(Problem to solve):
Give the text of these entries again, swapping every "décès" for "deaths" and changing nothing else. Leave the pictures out of your answer.

(Information provided):

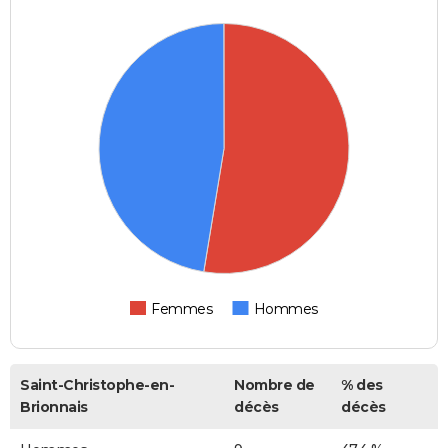
Femmes
Hommes
Saint-Christophe-en-
Nombre de
% des
Brionnais
décès
décès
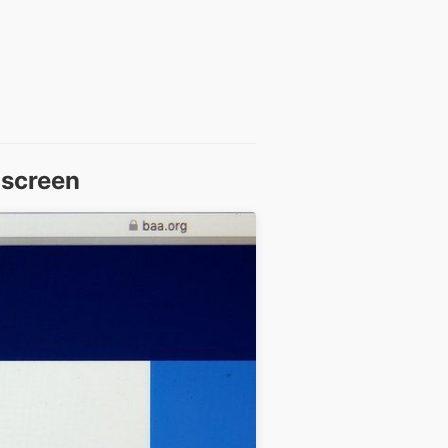
 screen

(Completed task):
Femmes
Hommes
Saint-Christophe-en-
Nombre de
% des
Brionnais
deaths
deaths
 screen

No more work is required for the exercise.